O início terá sido sem qualquer dúvida um “déjà vu”. Nesta situação o “déjà vu” foi despoletado por uma frase acompanhada de música. Senti um arrepio porque achei que era mais que algo já visto, esta sensação era nova; contudo decidi ignorar este aperto.
Dias depois, após novo “déjà vu” decidi ponderar no porquê de isto me estar a acontecer.
(Censurado pelo Ego)
Solis dies:
Na janela de vidro transparente vejo o meu reflexo junto ao reflexo que não é meu…

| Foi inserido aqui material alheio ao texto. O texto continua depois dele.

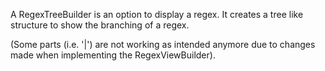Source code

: A RegexTreeBuilder is an option to display a regex. It creates a tree like structure to show the branching of a regex.

(Some parts (i.e. '|') are not working as intended anymore due to changes made when implementing the RegexViewBuilder).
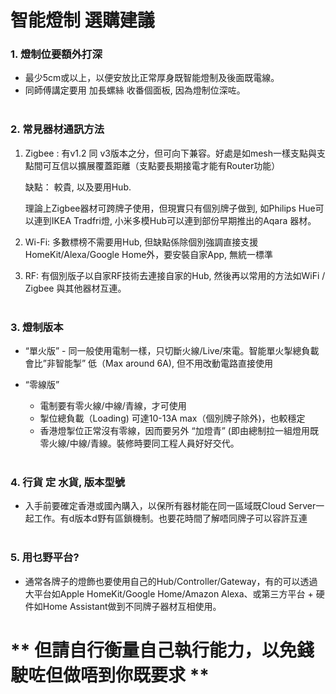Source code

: # 智能燈制 選購建議

### 1. 燈制位要額外打深
- 最少5cm或以上，以便安放比正常厚身既智能燈制及後面既電線。
- 同師傅講定要用 加長螺絲 收番個面板, 因為燈制位深咗。
<br /><br />

### 2. 常見器材通訊方法
1. Zigbee :  有v1.2  同 v3版本之分，但可向下兼容。好處是如mesh一樣支點與支點間可互信以擴展覆蓋距離（支點要長期接電才能有Router功能）

	缺點： 較貴, 以及要用Hub. 

	理論上Zigbee器材可跨牌子使用，但現實只有個別牌子做到, 如Philips Hue可以連到IKEA Tradfri燈, 小米多模Hub可以連到部份早期推出的Aqara 器材。

1. Wi-Fi: 多數標榜不需要用Hub, 但缺點係除個別強調直接支援HomeKit/Alexa/Google Home外，要安裝自家App, 無統一標準

1. RF: 有個別版子以自家RF技術去連接自家的Hub, 然後再以常用的方法如WiFi / Zigbee 與其他器材互連。
<br /><br />

### 3. 燈制版本
- “單火版” - 同一般使用電制一樣，只切斷火線/Live/來電。智能單火掣總負載會比”非智能掣” 低（Max around 6A), 但不用改動電路直接使用

-  “零線版”
	- 電制要有零火線/中線/青線，才可使用
	- 掣位總負載（Loading) 可達10-13A max（個別牌子除外)，也較穩定
	- 香港燈掣位正常沒有零線，因而要另外 “加燈青” (即由總制拉一組燈用既零火線/中線/青線。裝修時要同工程人員好好交代。
<br /><br />

### 4. 行貨 定 水貨, 版本型號
- 入手前要確定香港或國內購入，以保所有器材能在同一區域既Cloud Server一起工作。有d版本d野有區鎖機制。也要花時間了解唔同牌子可以容許互連
<br /><br />

### 5. 用乜野平台?
- 通常各牌子的燈飾也要使用自己的Hub/Controller/Gateway，有的可以透過大平台如Apple HomeKit/Google Home/Amazon Alexa、或第三方平台 + 硬件如Home Assistant做到不同牌子器材互相使用。 

# ** 但請自行衡量自己執行能力，以免錢駛咗但做唔到你既要求 **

Olho-me e vejo-me, depois viro os olhos mais para a direita e fixo outro ponto onde está esse reflexo. Acho estranho isto nunca acontecer em espelhos porque aí seria o lugar mais provável. E quando me refiro ao espelho enquanto lugar não digo que este o seja, mas é-o enquanto sítio paralelo e improvável. Estes vultos aparecem em vidros translúcidos ou baços, em poças de água e lagos um pouco profundos. São nestes espelhos improvisados, criados por raios de luz num ângulo e intensidade certos que me vejo, que os vejo.
Cá estou perdido entre memórias de um passado nos carris do tempo…
O “déjà vu” que é um “déjà ecrit”…
As paredes pintadas e riscadas.
Os riscos sobre as pinturas sobrepostas aos riscos.